China’s passenger-vehicle sales fell for the first time in more than two years as the nation’s economic growth slowed and a stock market rout dented buying sentiment.
Retail deliveries of cars, multipurpose vehicles and sport utility vehicles (SUV) declined 3.2 percent last month from a year earlier to 1.43 million units, the China Passenger Car Association said yesterday on its Web site.
Sales last fell in February 2013, the group said.
Automakers including Volkswagen AG and General Motors Co, which count China as their largest market, have cut prices to defend market share, as demand slows and domestic rivals lure increasingly value-conscious customers with cheaper SUVs. A record rally in Chinese stocks turned into a rout last month, with the benchmark Shanghai Composite Index plunging more than 30 percent since June 12.

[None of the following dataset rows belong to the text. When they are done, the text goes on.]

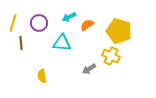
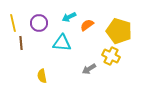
yellow line: rotated 30 degrees counterclockwise
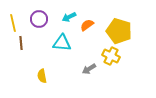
purple circle: moved 4 px up
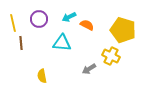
orange semicircle: rotated 64 degrees clockwise
yellow pentagon: moved 4 px right, 1 px up
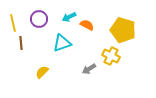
cyan triangle: rotated 24 degrees counterclockwise
yellow semicircle: moved 4 px up; rotated 56 degrees clockwise
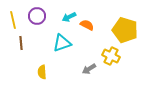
purple circle: moved 2 px left, 3 px up
yellow line: moved 3 px up
yellow pentagon: moved 2 px right
yellow semicircle: rotated 48 degrees counterclockwise
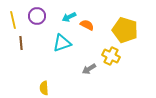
yellow semicircle: moved 2 px right, 16 px down
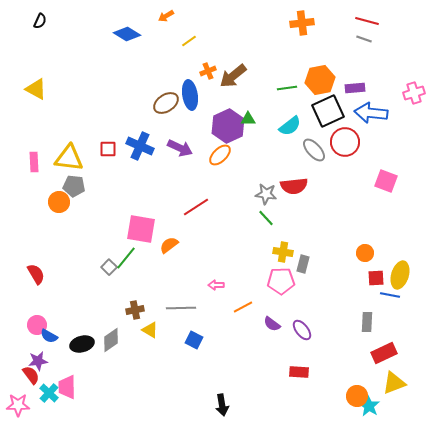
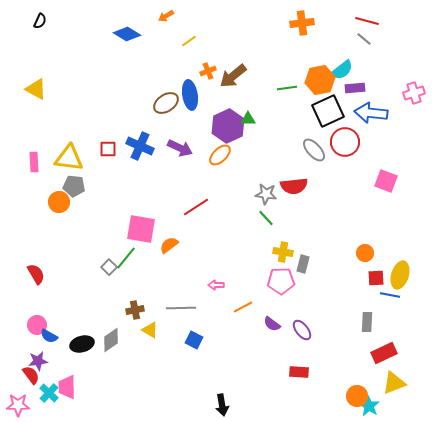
gray line at (364, 39): rotated 21 degrees clockwise
cyan semicircle at (290, 126): moved 52 px right, 56 px up
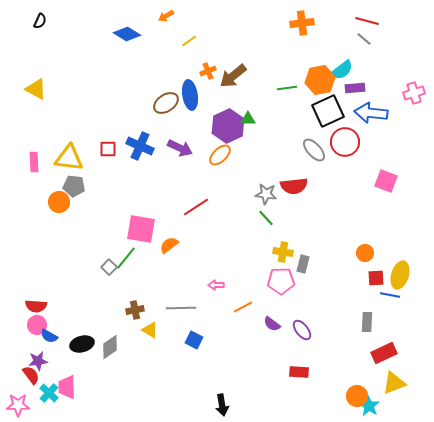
red semicircle at (36, 274): moved 32 px down; rotated 125 degrees clockwise
gray diamond at (111, 340): moved 1 px left, 7 px down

“Judging from the momentum, the second half is not looking too optimistic,” said John Zeng (曾志凌), Shanghai-based managing director at researcher LMC Automotive Asia Pacific Forecasting. “The growth slowdown will continue. Automakers will be more cautious in terms of production.”

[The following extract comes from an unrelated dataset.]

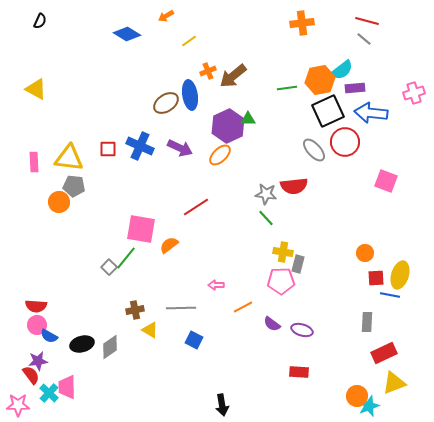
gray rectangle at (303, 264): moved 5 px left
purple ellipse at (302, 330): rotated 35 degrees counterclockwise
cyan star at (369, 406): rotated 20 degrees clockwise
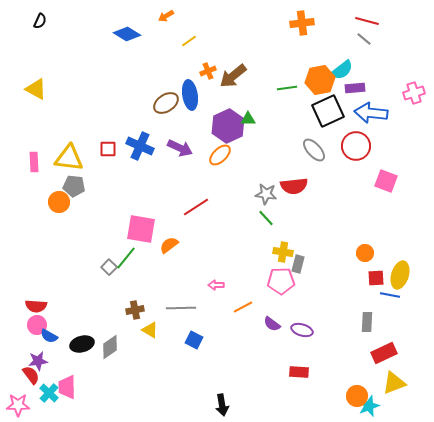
red circle at (345, 142): moved 11 px right, 4 px down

Passenger-vehicle deliveries rose 8.4 percent in the first six months of the year, the association said, led by a 57 percent gain in SUV demand. Sales of sedans, the biggest category, fell 3 percent.
The slowdown in China is narrowing the growth gap with developed nations such as the US, where deliveries increased 4.4 percent in the first half.
The three-week slump in Chinese equities is acting like a “meat grinder” for auto demand, with consumers canceling purchases, association secretary-general Cui Dongshu (崔東樹) said.